Here are some of Peterson’s self-learned tips for how to turn a fan-favorite character into an immortal fandom brand:
Own who you are
Back in 1981, Peterson said she viewed getting into the Elvira drag as a job, not a career. “I mean, I was a struggling actress!” she exclaims, thinking back on her early months lounging on the Mistress of the Dark’s red velvet couch. “I felt lucky to have a gig, and I always knew it could get canceled tomorrow.”
The first hint that she had stumbled onto something more than a $350-per-week acting gig came when she made her first in-character appearance at a podunk L.A. fan convention. Despite suffering from a bad case of the flu, she spent hours shaking hands and signing autographs for dozens of gawking admirers and walked away with $100—enough for Peterson and her then-husband and manager, Mark Pierson, to cover their monthly rent.
That was her lightbulb moment or, to put it in geekspeak, her George Lucas moment. Prior to the release of the original Star Wars in 1977, the filmmaker made a big bet that owning the film’s licensing and merchandise rights would be more valuable than simply accepting a director’s fee. That decision wound up being the Kyber crystal that powered Lucas’ resulting creative empire.

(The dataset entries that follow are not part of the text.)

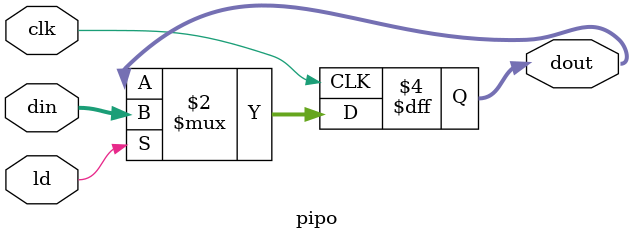
<source format=v>
`timescale 1ns / 1ps
module pipo(dout,din,clk,ld);
  input [15:0]din;
  input ld,clk;
  output reg [15:0] dout;
  
   always @(posedge clk)
   if(ld) dout<=din;
	


endmodule

</source>
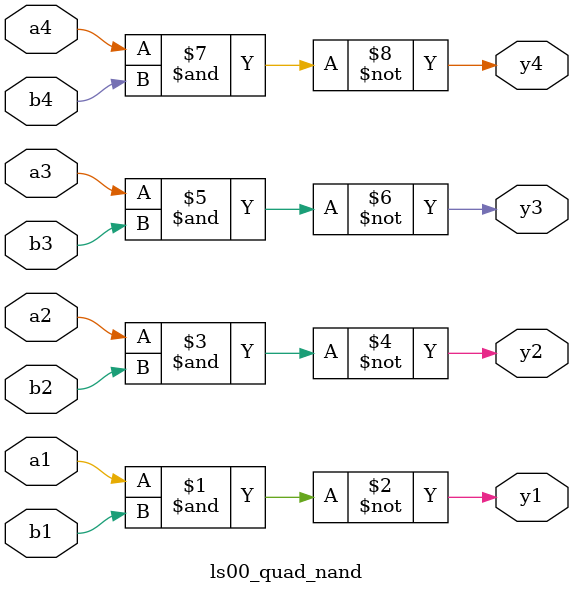
<source format=v>
module ls00_quad_nand (
    input  wire a1, b1,  // Gate 1 inputs
    input  wire a2, b2,  // Gate 2 inputs
    input  wire a3, b3,  // Gate 3 inputs
    input  wire a4, b4,  // Gate 4 inputs
    output wire y1,      // Gate 1 output
    output wire y2,      // Gate 2 output
    output wire y3,      // Gate 3 output
    output wire y4       // Gate 4 output
);

    // Four independent 2-input NAND gates
    assign y1 = ~(a1 & b1);
    assign y2 = ~(a2 & b2);
    assign y3 = ~(a3 & b3);
    assign y4 = ~(a4 & b4);

endmodule
</source>
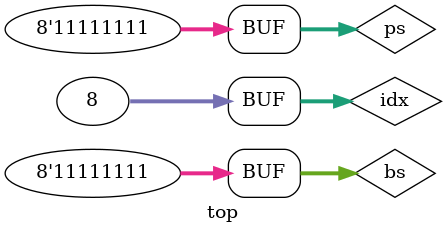
<source format=v>

module top;
  // The array code does not currently work because we need &APV<>!
  // Both &PV<> and &APV<> (when implemented) need to have bit
  // specific value change callbacks to function correctly.
  reg [7:0] array [1:0];
  reg [7:0] bs, ps;
  integer idx;

  initial begin
    bs = 8'b0;
    ps = 8'b0;
    array[0] = 8'b0;
    $monitor($time," BS = ", bs[1], ", PS = ", ps[2:1], ", AR = ", array[0][1]);

    // This should only trigger the $monitor when bit 1 changes.
    for (idx = 0; idx < 8 ; idx = idx + 1) begin
      #1 bs[idx] = 1'b1;
    end

    // This should only trigger the $monitor when bit 1 or 2 changes.
    for (idx = 0; idx < 8 ; idx = idx + 1) begin
      #1 ps[idx] = 1'b1;
    end

    // This should only trigger the $monitor when bit 1 of array[0] changes..
    for (idx = 0; idx < 8 ; idx = idx + 1) begin
      #1 array[0][idx] = 1'b1;
    end
  end
endmodule

</source>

Returning home from that first convention appearance, Peterson felt a similar disturbance in the Force. “I said to [Mark]: ‘Wait a minute—we could actually make some money with this thing,’” she remembers.
With the help of talent manager Eric Gardner and lawyer Vance Van Petten, Peterson and Pierson set about acquiring Elvira away from KHJ, one piece at a time. “We would say, ‘Hey, can we make an Elvira T-shirt and sell it?’” Peterson explains. “They’d say, ‘No problem,’ and gave us the merchandising rights. Then we’d say, ‘What about a fan club?’ and the answer was, ‘Yeah, sure.’ We kept that up until we had all the rights.”
Peterson took ownership of Elvira just in time, too. By the end of the 1980s, KHJ had gone out of business, and her ambitions for the Mistress of the Dark would have disappeared in a puff of smoke.